De meer maatschappelijk georiënteerde taken richten zich op het gedrag en de leefomgeving van mensen, zoals de gemeentelijke taak op het terrein van gezondheidsbevordering. Gezondheidsbevordering is een breed onderwerp. Het gaat op lokaal niveau over veel verschillende thema’s (alcohol, overgewicht, bewegen, etc.), doelgroepen (jeugd, ouderen) en betrokken partijen (GGD, thuiszorg, welzijnsinstellingen, sportorganisaties, scholen etc.). Niet zozeer landelijke uniformiteit maar juist gemeentelijk maatwerk is belangrijk omdat de focus en aanpak afhangt van de specifieke lokale situatie of doelgroep. De effectiviteit van interventies wordt sterker beïnvloed door de lokale context. Er is sprake van een integrale aanpak waarbij gezondheid wordt bevorderd door verbindingen te leggen met andere beleidsterreinen waarvoor gemeenten verantwoordelijk zijn zoals het sportbeleid, ruimtelijke ordening en welzijn.

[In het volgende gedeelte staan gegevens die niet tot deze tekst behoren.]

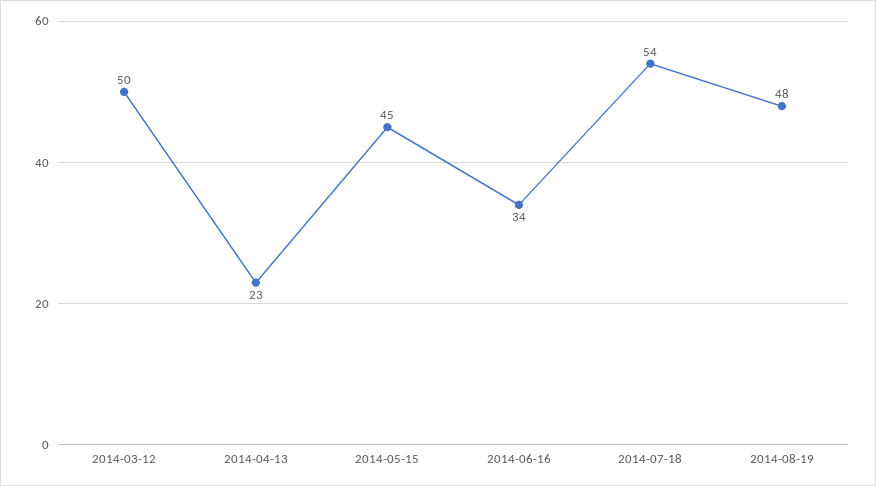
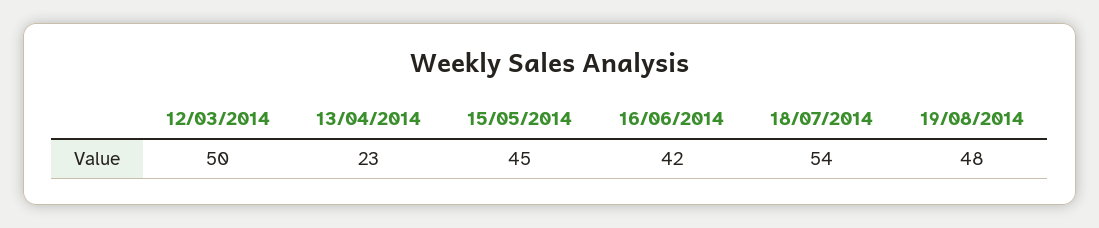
2014-06-16: 34 -> 42

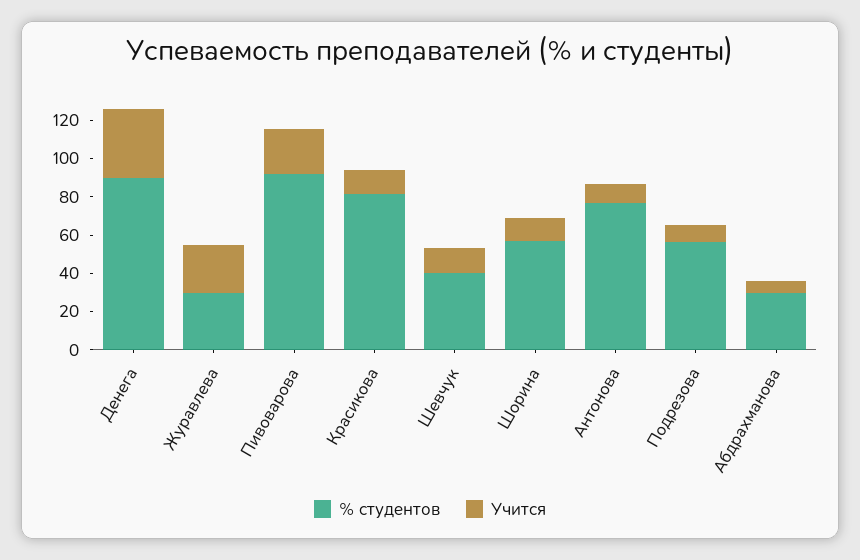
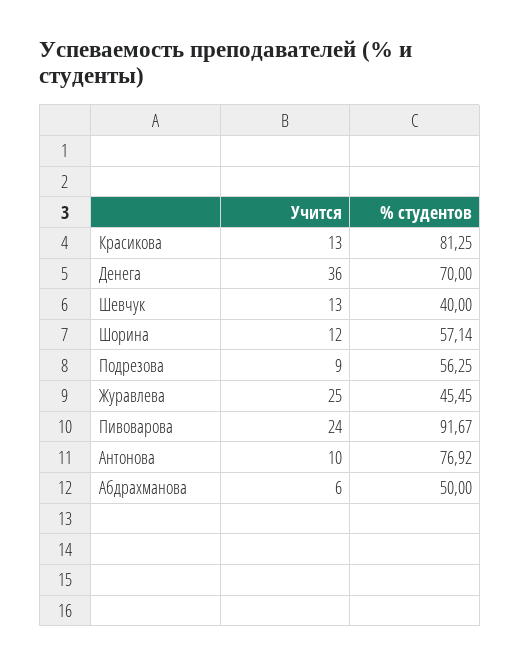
% студентов, Денега: 90 -> 70
% студентов, Журавлева: 30 -> 45.45
% студентов, Абдрахманова: 30 -> 50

De lokale praktijk laat dan ook zien dat gemeenten gezondheidsbevordering gevarieerd aanpakken, in veel verschillende projecten en met veel verschillende en wisselende partijen, in een lokale context die overal anders is. Ter illustratie hiervan vindt u in de bijlage (bijlage 11) bij deze voortgangsrapportage een overzicht van een aantal gezondheidsbevorderende projecten die gemeenten hebben uitgevoerd in het kader van het ZonMw-programma Gezonde slagkracht (2009–2014), gericht op het versterken van lokaal gezondheidsbeleid ten aanzien van de thema’s schadelijk alcoholgebruik, roken, drugs en overgewicht. Dit overzicht van ZonMw maakt duidelijk dat gemeenten op veel verschillende manieren het beleid met betrekking tot gezondheidsbevordering vormgeven en dat de aanpak en betrokken partijen per gemeente sterk kan verschillen. Een zelfde gevarieerd beeld is te zien ten aanzien van de rol van de GGD: in de ene lokale setting heeft de GGD de projectleiding gekregen van de gemeente, in de andere lokale setting heeft de GGD helemaal geen rol.

Ook in de uitvoering van het amendement Wolbert, dat hierboven is beschreven, om de gezondheidsachterstanden in de Veenkoloniën aan te pakken zien we dit gevarieerde beeld terug.

Uit de genoemde voorbeelden blijkt ook dat een uitputtend overzicht van de gemeentelijke inzet op het terrein van gezondheidsbevordering niet is te geven en ook niet zinvol is. Dat neemt niet weg dat ik vanuit mijn stelselverantwoordelijkheid wel zicht wil hebben op wat gemeenten doen. Naast de rapportages van bijvoorbeeld ZonMw, gebruik ik daarvoor de onderzoeken van GGD GHOR NL naar de inhoud van de nota’s gemeentelijk gezondheidsbeleid. Gezondheidsbevordering maakt daar een onderdeel van uit. In bijlage 2 vindt u de factsheet van de laatste rapportage die GGD GHOR NL heeft gemaakt in opdracht van VWS2. Hieruit blijkt onder andere dat gezondheidsbevordering een thema is dat in bijna alle onderzochte nota’s gemeentelijk gezondheidsbeleid terugkomt.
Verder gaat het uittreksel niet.